Per fortuna, Mia sembrava non rendersene conto, dato che ero sempre io quella che mangiava meno. Ma un pomeriggio andai a prenderla a casa di suo padre, e lei per venti minuti non parlò che della festa di compleanno alla quale era andata. Non degli amici o dei giochi, ma del cibo. “C’erano così tanti frutti di bosco, mammina!” continuava a ripetere. “Fragole e lamponi e così tanti e me ne lasciavano mangiare quanti volevo!” Quella sera, dopo averla messa a letto, andai a guardare le fotografie della festa che gli amici di Port Townsend potevano aver pubblicato sui social. Mia non era in nessuna, ma si vedevano benissimo i frutti di bosco. Il tavolo era pieno di ciotole e vassoi colmi di bacche, e io capii perché Mia era così esaltata. Una piccola confezione di frutti di bosco, cinque dollari, per lei era una specialissima sorpresa, e di solito la faceva fuori in pochi minuti.
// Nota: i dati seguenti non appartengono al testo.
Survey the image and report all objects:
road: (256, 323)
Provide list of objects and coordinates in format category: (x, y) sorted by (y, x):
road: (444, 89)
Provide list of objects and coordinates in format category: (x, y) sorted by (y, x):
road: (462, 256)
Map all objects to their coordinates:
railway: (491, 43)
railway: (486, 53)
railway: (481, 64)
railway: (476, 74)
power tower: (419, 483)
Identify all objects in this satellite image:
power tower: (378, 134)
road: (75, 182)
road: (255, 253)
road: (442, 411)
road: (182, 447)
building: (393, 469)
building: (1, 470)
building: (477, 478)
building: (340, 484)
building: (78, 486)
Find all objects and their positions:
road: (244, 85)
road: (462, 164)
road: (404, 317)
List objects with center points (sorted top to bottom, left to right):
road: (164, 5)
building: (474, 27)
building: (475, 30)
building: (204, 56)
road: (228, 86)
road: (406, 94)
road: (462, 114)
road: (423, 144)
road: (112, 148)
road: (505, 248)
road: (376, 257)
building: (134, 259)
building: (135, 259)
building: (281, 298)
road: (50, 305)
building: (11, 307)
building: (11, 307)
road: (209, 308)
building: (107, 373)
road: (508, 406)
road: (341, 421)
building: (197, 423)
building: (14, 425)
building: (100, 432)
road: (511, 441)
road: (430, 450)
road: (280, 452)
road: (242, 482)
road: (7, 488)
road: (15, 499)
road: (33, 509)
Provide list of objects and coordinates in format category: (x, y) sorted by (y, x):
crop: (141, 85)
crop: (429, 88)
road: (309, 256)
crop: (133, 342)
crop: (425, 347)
In quei mesi qualche altro cliente si offrì di pagarmi per del lavoro extra, e un avviso che avevo pubblicato su Craigslist suscitò grande interesse:
LAVORO 25 ORE ALLA SETTIMANA
COME DONNA DELLE PULIZIE,
MA NON BASTA PER PAGARE I CONTI.
La maggior parte degli altri annunci di ricerca lavoro sembravano riguardare coppie di marito e moglie che disponevano di camioncini per sgomberi. Alcuni si riferivano a imprese molto simili a quella di Jenny: con autorizzazione, assicurazione e pochi addetti per giostrarsi i lavori più grossi. Non pensavo che il mio post attirasse l’attenzione o mi procurasse guadagni extra, ma ogni volta che ne pubblicavo un’altra versione ricevevo una mezza dozzina di chiamate.
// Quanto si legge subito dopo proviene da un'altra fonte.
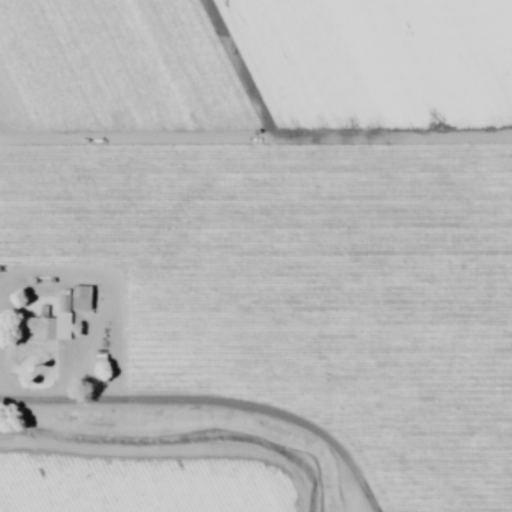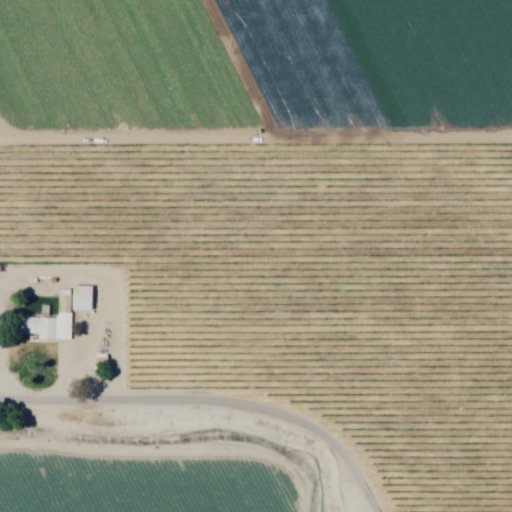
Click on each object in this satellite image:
crop: (256, 256)
building: (81, 300)
building: (47, 329)
road: (180, 428)
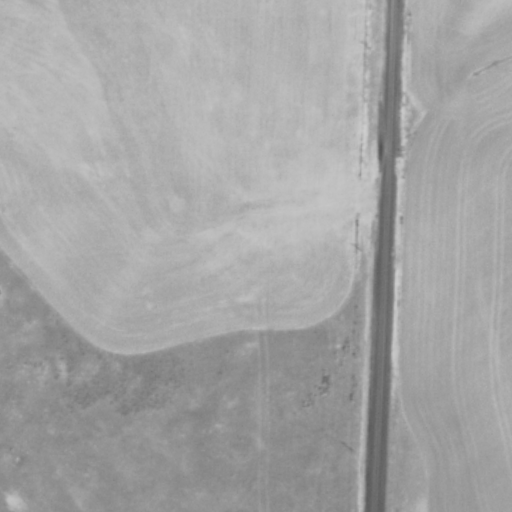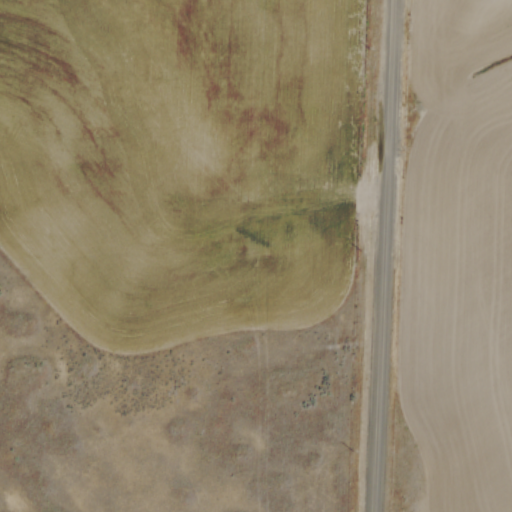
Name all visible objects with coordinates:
road: (386, 256)
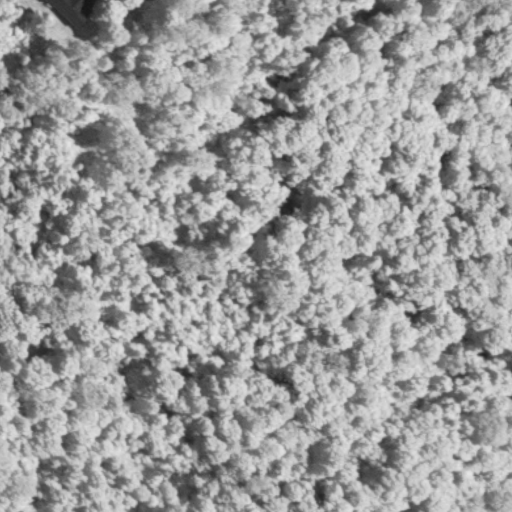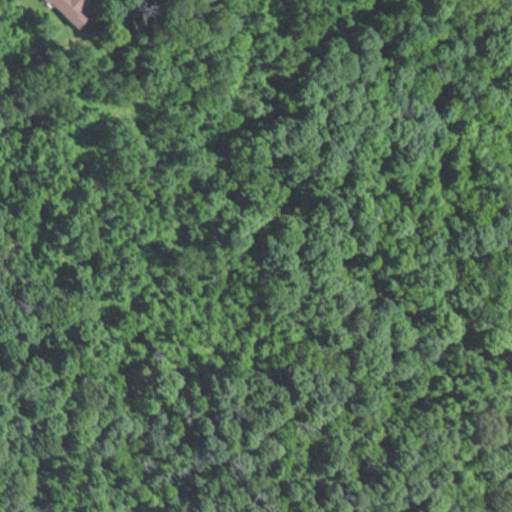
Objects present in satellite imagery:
building: (61, 8)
Sharon, una donna bassa con gli occhi vivaci, mi assunse per pulire una casa da affittare prima che arrivasse il nuovo inquilino. L’appartamento era sudicio ma non disgustoso, e mentre me lo mostrava ammise di non aver mai avuto prima una donna delle pulizie. Voleva che lustrassi bene il forno e il frigorifero, ma non le tapparelle. Cercai di stimare quanto tempo mi ci sarebbe voluto, ma mentre consideravo la situazione, dovevo tenere Mia in equilibrio sul fianco, ed era difficile valutare con precisione lo spazio.
“Quattro o cinque ore?” provai a dire, distratta da Mia, che non smetteva di cercare di afferrare qualcosa sul ripiano.
“Oh, io pensavo di darti un centinaio di dollari,” disse Sharon, mentre parlavamo in corridoio. Poi mi porse un mazzetto di banconote. La guardai per un istante, quasi incredula, incerta sul da farsi. Era molto più di quanto ero stata pagata per qualsiasi altro lavoro avessi trovato da sola. Ma lei mi spinse a prendere il denaro. “Il tuo annuncio mi è piaciuto,” disse. “Ricordo bene come ci si sente, a dannarsi quando si ha una persona a carico.” Guardò Mia che, intimidita dal suo sguardo, nascose il viso nella mia spalla.
“Grazie,” replicai, cercando di tacitare la sensazione di approfittare della situazione. “Non te ne pentirai.”
Dopo aver assicurato Mia al seggiolino dell’auto, mi sedetti al volante, fissando il cruscotto. Ce la faccio, pensavo tra me e me, cazzo, ce la faccio! Mi girai a guardare Mia, e mi sentii il petto gonfio d’orgoglio. Ne avevamo passate tante insieme, eppure riuscivo ancora a superare gli ostacoli. “Ti va un Happy Meal?” le chiesi. La mazzetta di soldi mi gonfiava la tasca. Mi sentii piena d’orgoglio. Il viso di Mia si illuminò, e alzò le braccia in segno di gioia. “Sììì!” gridò dal sedile posteriore. Risi, ricacciando qualche lacrima, e anch’io gridai di gioia.